[Dataset entries]
---*---

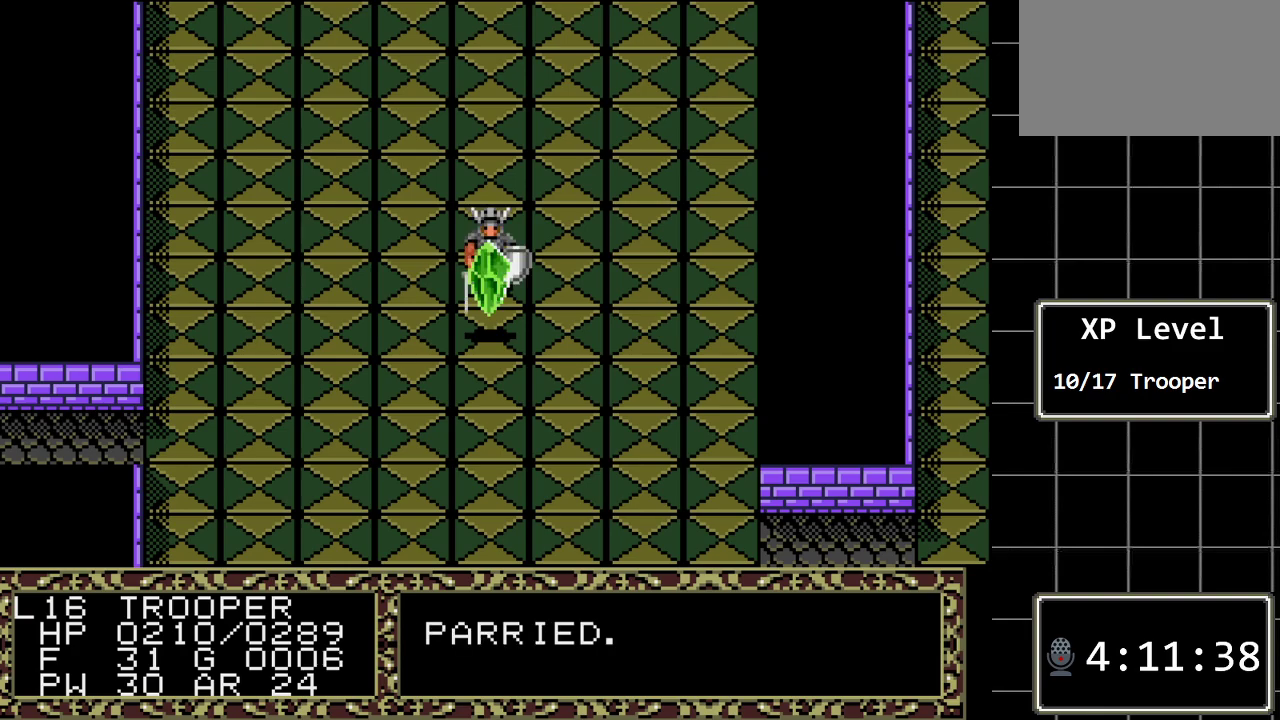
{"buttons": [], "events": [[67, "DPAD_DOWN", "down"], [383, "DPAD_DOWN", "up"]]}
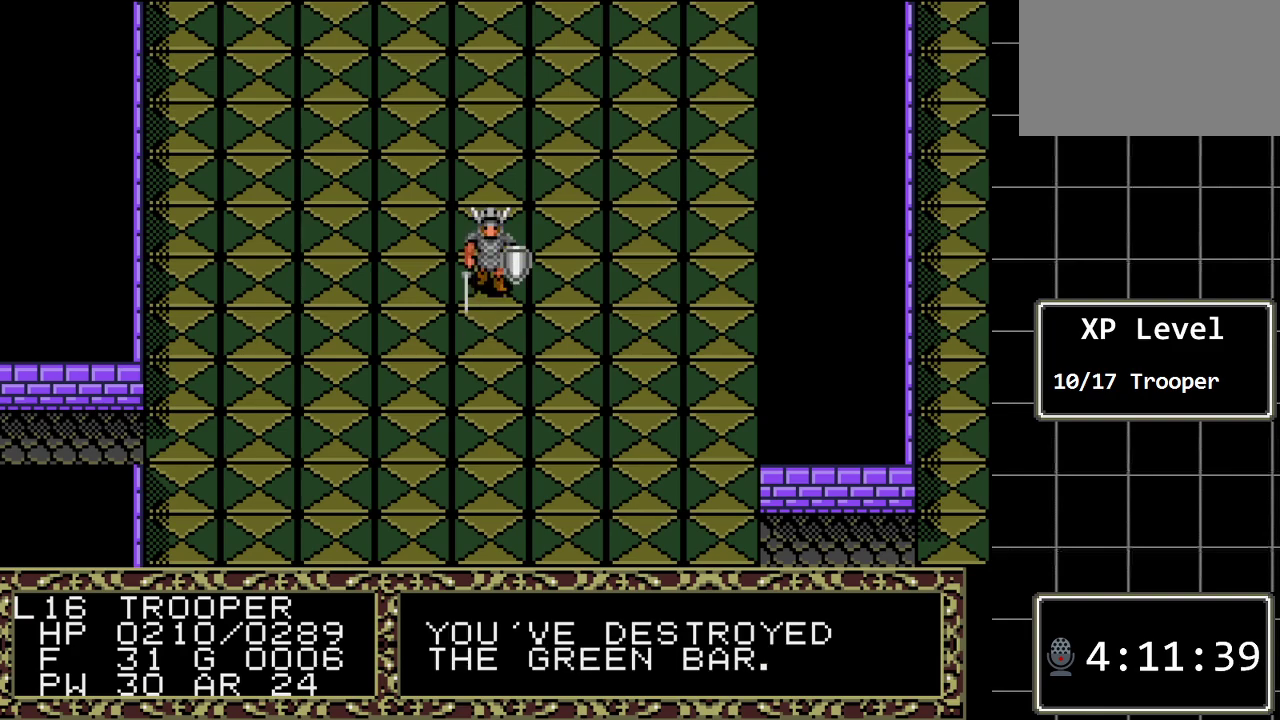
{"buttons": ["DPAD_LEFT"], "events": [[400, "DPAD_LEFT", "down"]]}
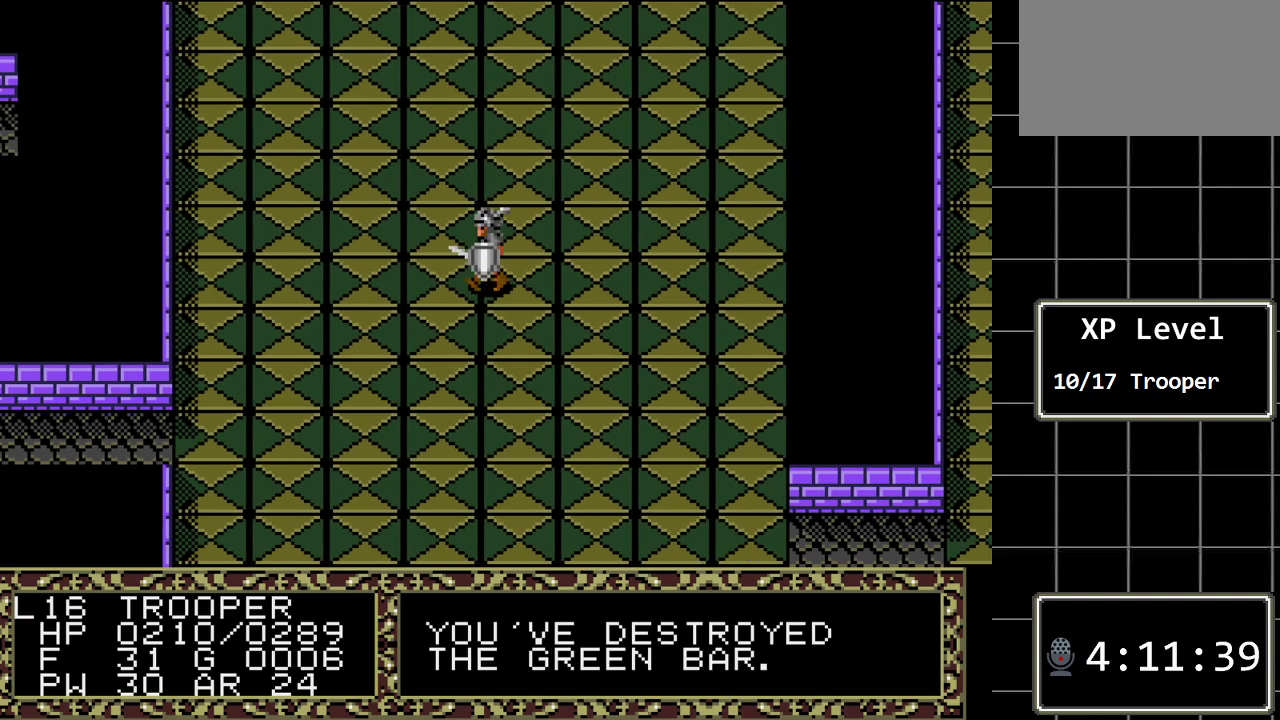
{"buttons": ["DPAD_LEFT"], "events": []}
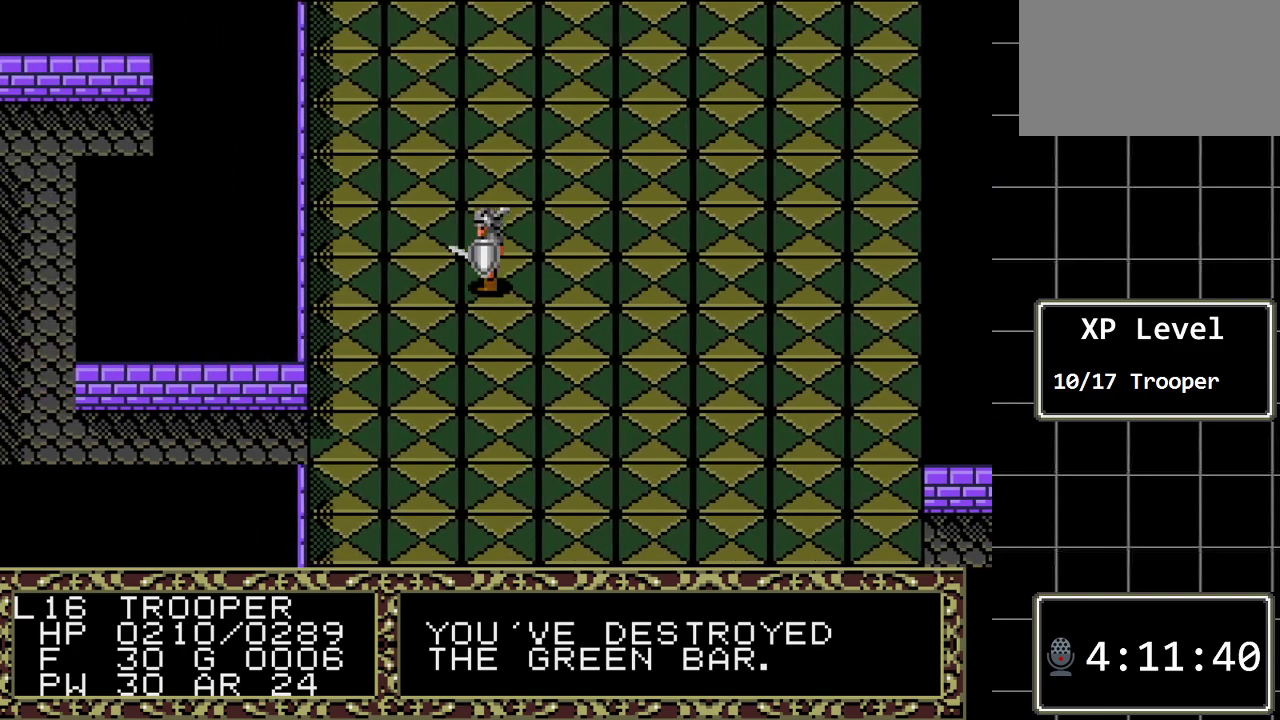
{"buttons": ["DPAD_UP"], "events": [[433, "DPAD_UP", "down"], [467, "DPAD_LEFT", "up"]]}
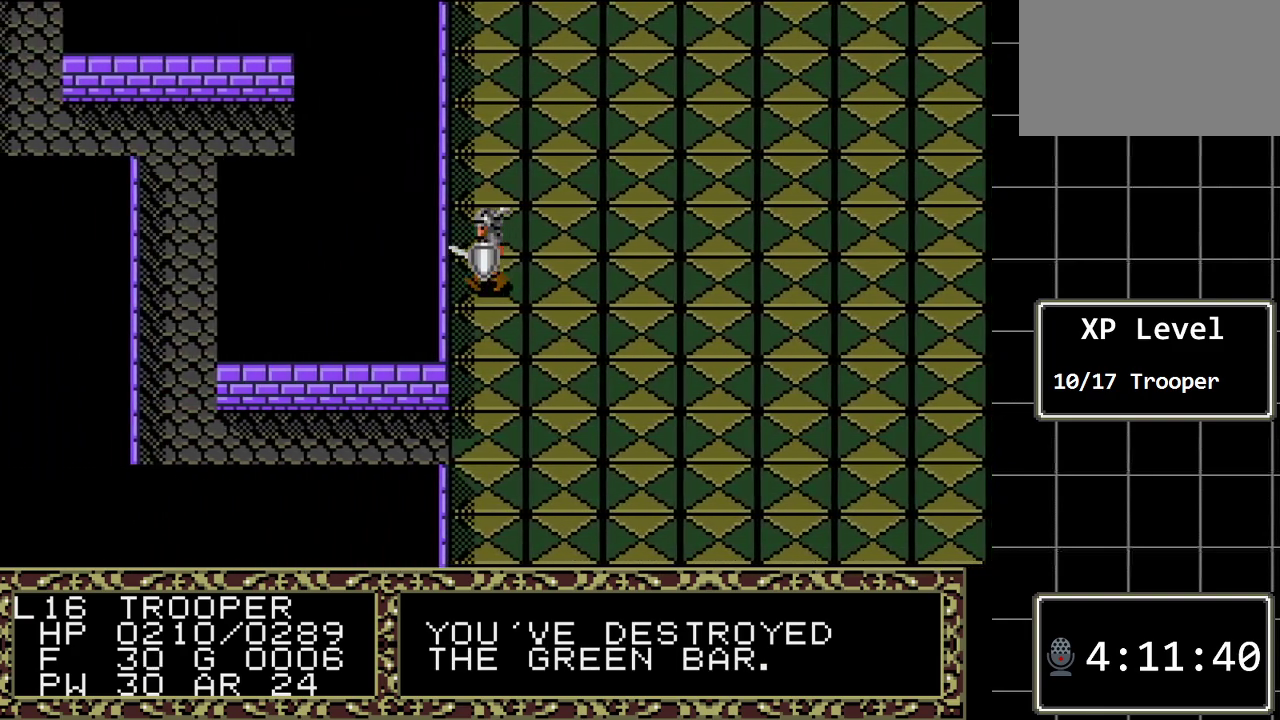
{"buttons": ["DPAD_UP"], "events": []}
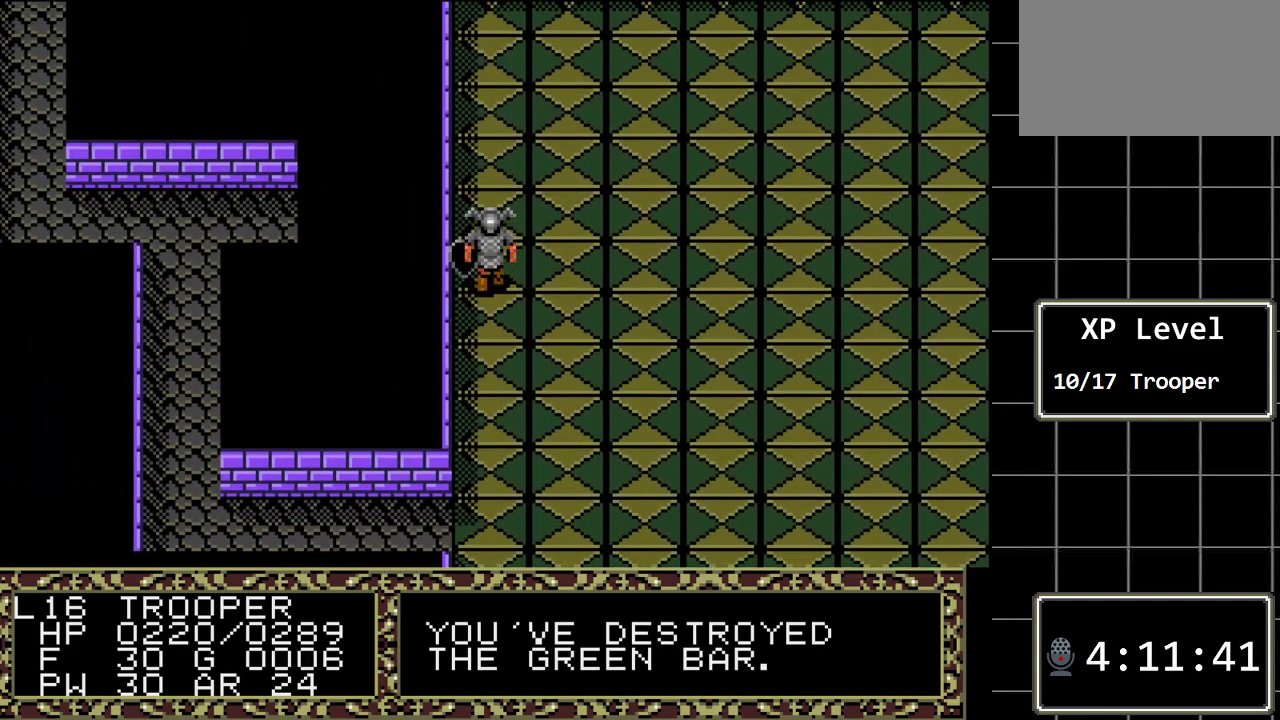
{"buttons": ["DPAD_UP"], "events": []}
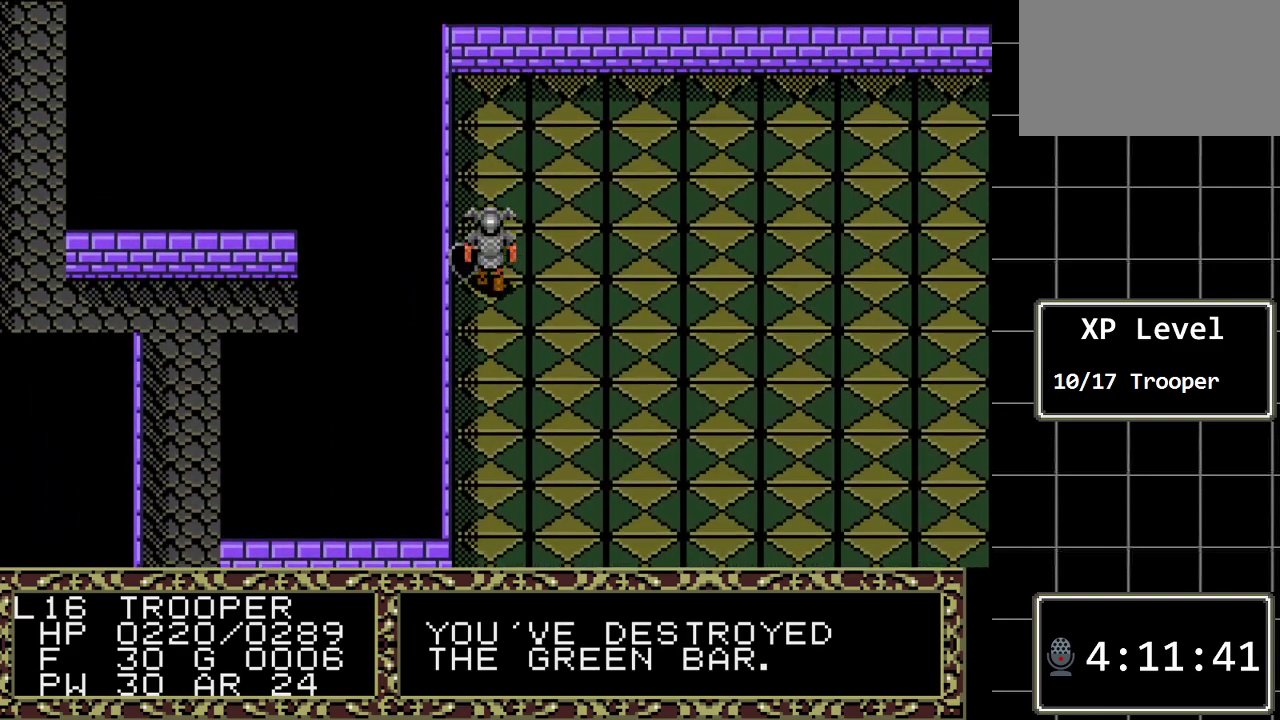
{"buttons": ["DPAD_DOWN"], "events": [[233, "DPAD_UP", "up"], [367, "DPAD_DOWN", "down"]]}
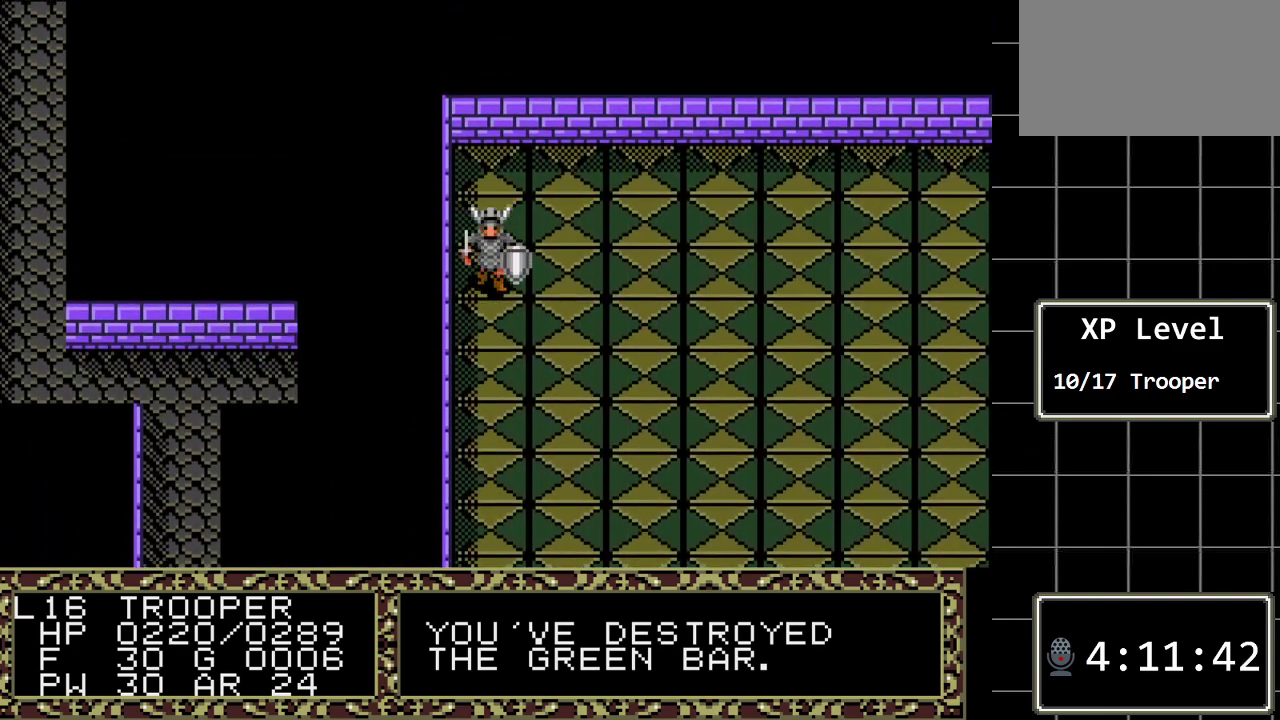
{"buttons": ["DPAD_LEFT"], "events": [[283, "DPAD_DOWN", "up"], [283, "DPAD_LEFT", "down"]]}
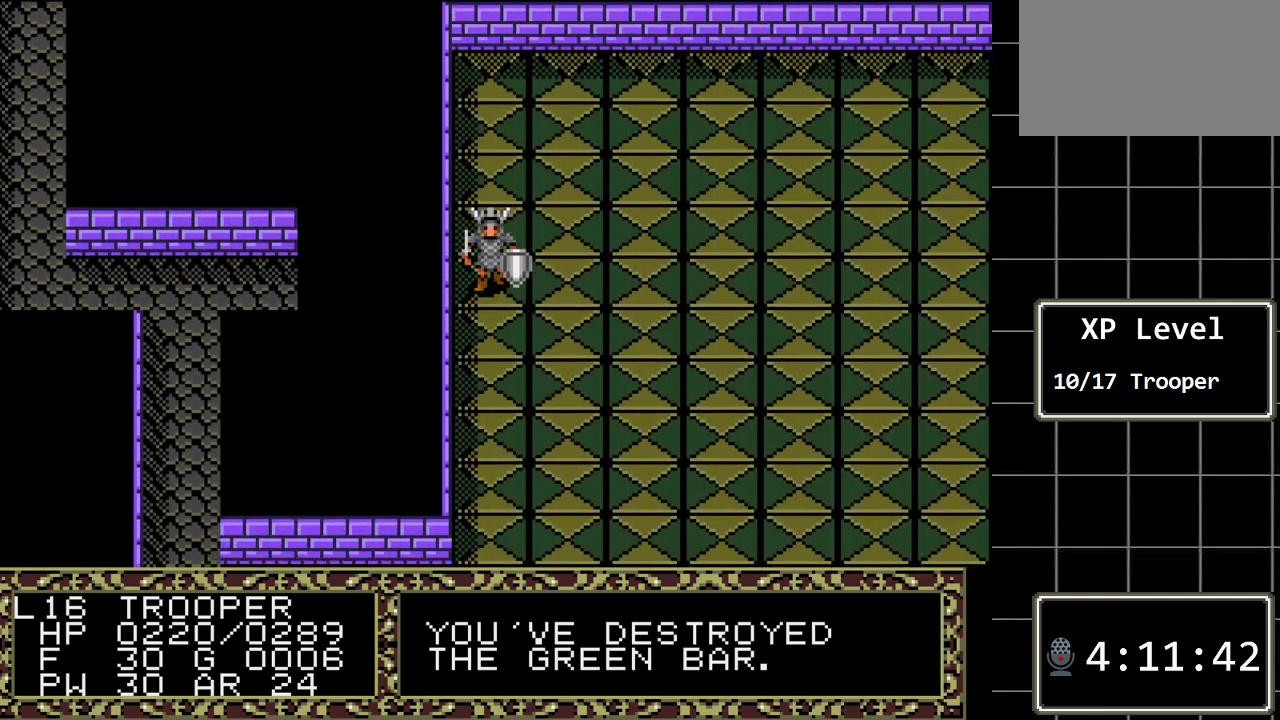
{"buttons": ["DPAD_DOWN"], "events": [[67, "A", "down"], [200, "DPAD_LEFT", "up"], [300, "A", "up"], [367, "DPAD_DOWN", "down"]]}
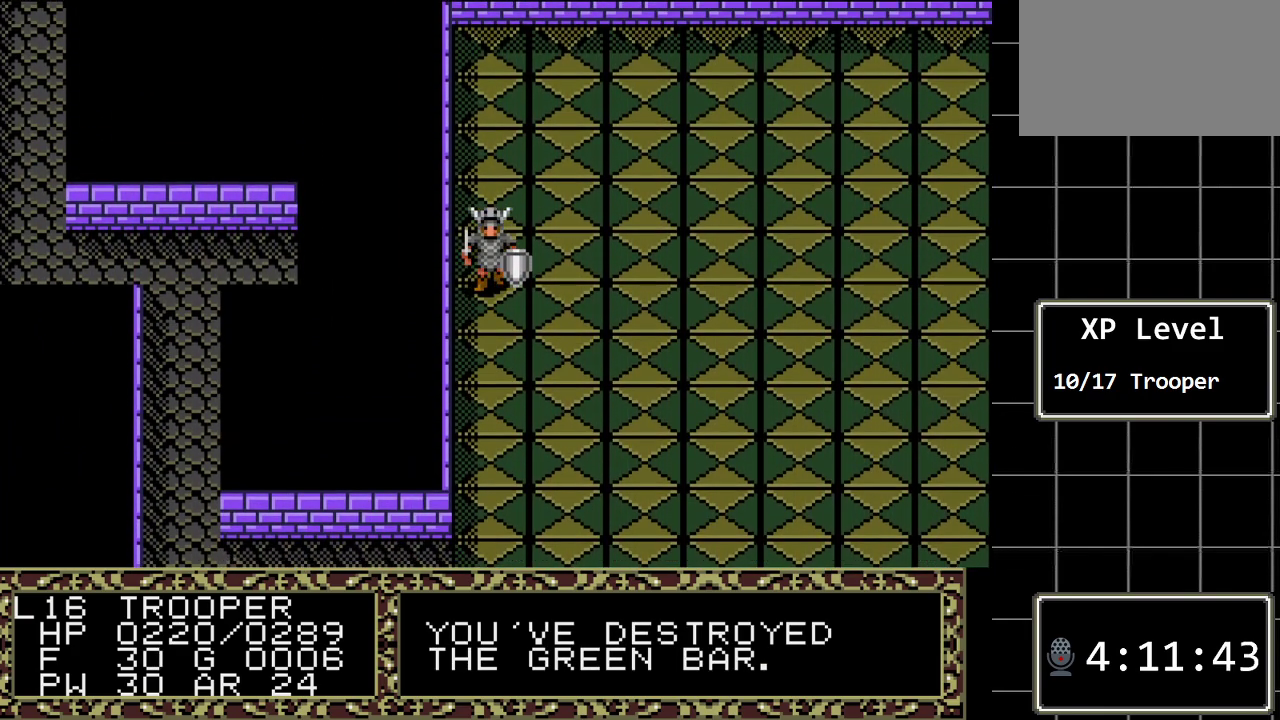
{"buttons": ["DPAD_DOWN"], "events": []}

---*---

WORK REQUEST
Return the entries exactly as given. Do not include pictures.

THE ANSWER
{"buttons": [], "events": [[67, "DPAD_DOWN", "down"], [383, "DPAD_DOWN", "up"]]}
{"buttons": ["DPAD_LEFT"], "events": [[400, "DPAD_LEFT", "down"]]}
{"buttons": ["DPAD_LEFT"], "events": []}
{"buttons": ["DPAD_UP"], "events": [[433, "DPAD_UP", "down"], [467, "DPAD_LEFT", "up"]]}
{"buttons": ["DPAD_UP"], "events": []}
{"buttons": ["DPAD_UP"], "events": []}
{"buttons": ["DPAD_DOWN"], "events": [[233, "DPAD_UP", "up"], [367, "DPAD_DOWN", "down"]]}
{"buttons": ["DPAD_LEFT"], "events": [[283, "DPAD_DOWN", "up"], [283, "DPAD_LEFT", "down"]]}
{"buttons": ["DPAD_DOWN"], "events": [[67, "A", "down"], [200, "DPAD_LEFT", "up"], [300, "A", "up"], [367, "DPAD_DOWN", "down"]]}
{"buttons": ["DPAD_DOWN"], "events": []}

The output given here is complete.